§ Text section
^^^^^^^^^^^^^^^^
Figure - Figure 20-1, 80 x 25 characters on a VGA monitor


Each displayable character requires two bytes to display. The first byte (lowest memory location) is the character that you want to display while the second byte (next memory location) is an attribute that determines the foreground/background color combination of the character. The foreground color is specified in the lower 4 bits of the attribute while the background color appears in bits 4 to 6. Finally, the most-significant bit determines whether the character will blink (when 1) or not (when 0). The character and attribute bytes are shown in figure 20-2.

Figure - Figure 20-2, Character and attribute bytes on a VGA monitor


The tables below show the possible colors that can be obtained from the PC’s VGA character mode.

Blink (B7)

Blink?#defineHex
No
0x00
YesDISP_BLINK0xB0

Background Color (B6 BS B4)

Color#defineHex
BlackDISP_BGND_BLACK0x00
BlueDISP_BGND_BLUE0x10
GreenDISP_BGND_GREEN0x20
CyanDISP_BGND_CYAN0x30
RedDISP_BGND_RED0x40
PurpleDISP_BGND_PURPLE0x50
BrownDISP_BGND_BROWN0x60
Light GrayDISP_BGND_LIGHT_GRAY0x70

Foreground Color (B3 B2 B1 B0)

Color#defineHex
BlackDISP_FGND_BLACK0x00
BlueDISP_FGND_BLUE0x01
GreenDISP_FGND_GREEN0x02
CyanDISP_FGND_CYAN0x03
RedDISP_FGND_RED0x04
PurpleDISP_FGND_PURPLE0x05
BrownDISP_FGND_BROWN0x06
Light GrayDISP_FGND_LIGHT_GRAY0x07
Dark GrayDISP_FGND_DARK_GRAY0x0B
Light BlueDISP_FGND_LIGHT_BLUE0x09
Light GreenDISP_FGND_LIGHT_GREEN0x0A
Light CyanDISP_FGND_LIGHT_CYAN0x0B
Light RedDISP_FGND_LIGHT_RED0x0C
Light PurpleDISP_FGND_LIGHT_PURPLE0x0D
YellowDISP_FGND_YELLOW0x0E
WhiteDISP_FGND_WHITE0x0F

You will note that you can only have 8 possible background colors but a choice of 16 foreground colors. PC.H contains #defines which allow you to select the proper combination of foreground and background colors. These #defines are shown in Table 20-1. For example, to obtain a non-blinking WHITE character on a BLACK background, you would simply add DISP_FGND_WHITE and DISP_BGND_BLACK (FGND means foreground and BGND is background). This corresponds to a HEX value of 0x07 which happens to be the default video attribute of a displayable character on a PC. You should note that because DISP_BGND_BLACK has a value of 0x00, you don’t actually need to specify it and thus, the attribute for the same WHITE character could just as well have been specified as DISP_FGND_WHITE. You should use the #define constants instead of the HEX values to make your code more readable.
^^^^^^^^^^^^^^^^
In the VGA character-mode text, which bits of the attribute byte set the background color? The material has no part in what is asked here.

§ Collected material
^^^^^^^^^^^^^^^^
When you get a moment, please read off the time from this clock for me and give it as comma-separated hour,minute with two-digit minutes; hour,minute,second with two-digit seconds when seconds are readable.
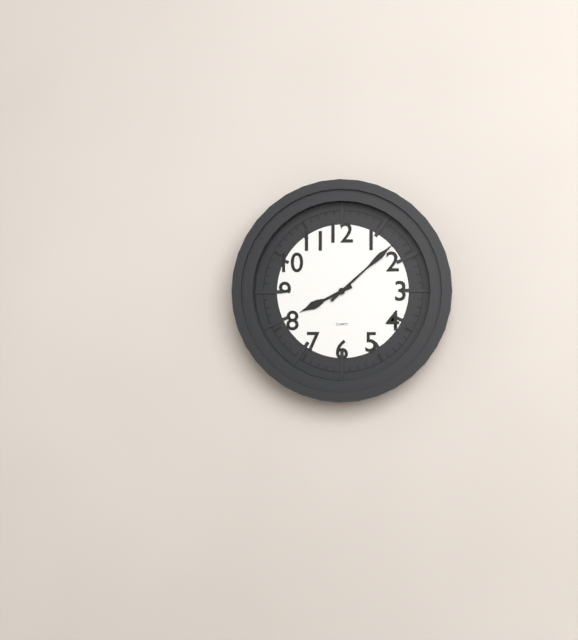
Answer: 8,08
^^^^^^^^^^^^^^^^
§ Solution to this problem
Bits 4 to 6.